TASKS AND EXERCISES:
**1)** Reproduce the passage about the Radiant Citadel verbatim, from "journey_citadel.jpg" to "in magical lands.".
**2)** Extend the passage about the Radiant Citadel, beginning immediately after its final sentence.

We peered, poked, squinted, flipped, and enhanced the teaser image that WotC put out last week, and it turns out we got it right -- the next book is, indeed, Journeys Through the Radiant Citadel. Wraparound cover art by Evyn Fong Through the mists of the Ethereal Plane shines the Radiant Citadel. Travelers from across the multiverse flock to this mysterious bastion to share their...

We peered, poked, squinted, flipped, and enhanced the teaser image that WotC put out last week, and it turns out we got it right -- the next book is, indeed, Journeys Through the Radiant Citadel.

journey_citadel.jpg

Wraparound cover art by Evyn Fong

Through the mists of the Ethereal Plane shines the Radiant Citadel. Travelers from across the multiverse flock to this mysterious bastion to share their traditions, stories, and calls for heroes. A crossroads of wonders and adventures, the Radiant Citadel is the first step on the path to legend. Where will your journeys take you?

Journeys through the Radiant Citadel is a collection of thirteen short, stand-alone D&D adventures featuring challenges for character levels 1–14. Each adventure has ties to the Radiant Citadel, a magical city with connections to lands rich with excitement and danger, and each can be run by itself or as part of an ongoing campaign. Explore this rich and varied collection of adventures in magical lands.

COLLECTED MATERIAL:
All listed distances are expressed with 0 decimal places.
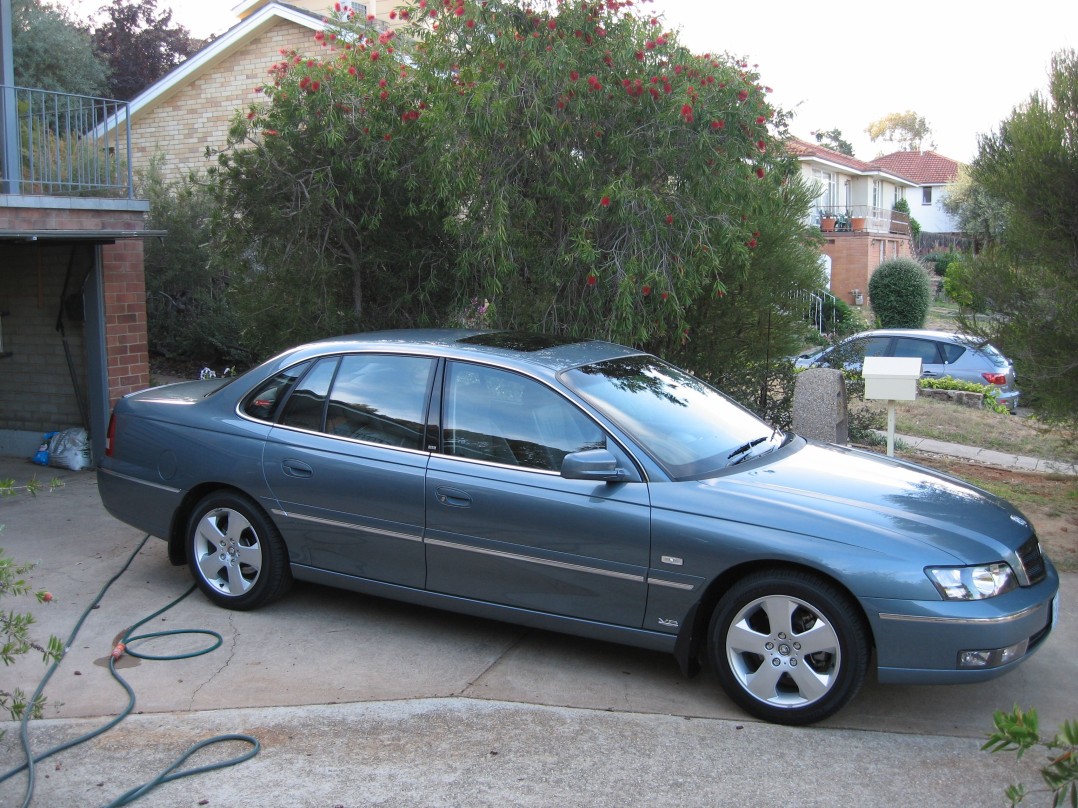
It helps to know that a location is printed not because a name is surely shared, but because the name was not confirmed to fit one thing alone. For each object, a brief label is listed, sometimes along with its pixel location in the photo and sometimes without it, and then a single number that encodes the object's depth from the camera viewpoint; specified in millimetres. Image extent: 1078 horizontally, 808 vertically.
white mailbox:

RESULTS:
**1)**
journey_citadel.jpg

Wraparound cover art by Evyn Fong

Through the mists of the Ethereal Plane shines the Radiant Citadel. Travelers from across the multiverse flock to this mysterious bastion to share their traditions, stories, and calls for heroes. A crossroads of wonders and adventures, the Radiant Citadel is the first step on the path to legend. Where will your journeys take you?

Journeys through the Radiant Citadel is a collection of thirteen short, stand-alone D&D adventures featuring challenges for character levels 1–14. Each adventure has ties to the Radiant Citadel, a magical city with connections to lands rich with excitement and danger, and each can be run by itself or as part of an ongoing campaign. Explore this rich and varied collection of adventures in magical lands.

**2)**
  • Thirteen new stand-alone adventures spanning levels 1 to 14, each with its own set of maps
  • Introduces the Radiant Citadel, a new location on the Ethereal Plane that connects adventurers to richly detailed and distinct corners of the D&D multiverse
  • Each adventure can be set in any existing D&D campaign setting or on worlds of your own design
  • Introduces eleven new D&D monsters
  • There’s a story for every adventuring party, from whimsical and light to dark and foreboding and everything in between


Slated for June 21st (update - I just got a press release which says it's June 21st "in North American stores"; I'm not sure what that means for the rest of us!), it's a 224-page adventure anthology featuring a floating city called the Radiant Citadel. The book is written entirely by people of colour, including Ajit George, who was the first person of Indian heritage to write Indian-inspired material for D&D (in Van Richten's Guide to Ravenloft). Around 50 POC writers were involved in total in various ways.

The Radiant Citadel is on the ethereal plane and is carved from the giant fossil of an unknown monster. A massive gemstone called the Royal Diamond sits at the core, surrounded by a bunch of smaller Concord Jewels, which are gateways to the Citadel's founding civilizations. DMs can link any world to the citadel by placing a Concord Jewel there.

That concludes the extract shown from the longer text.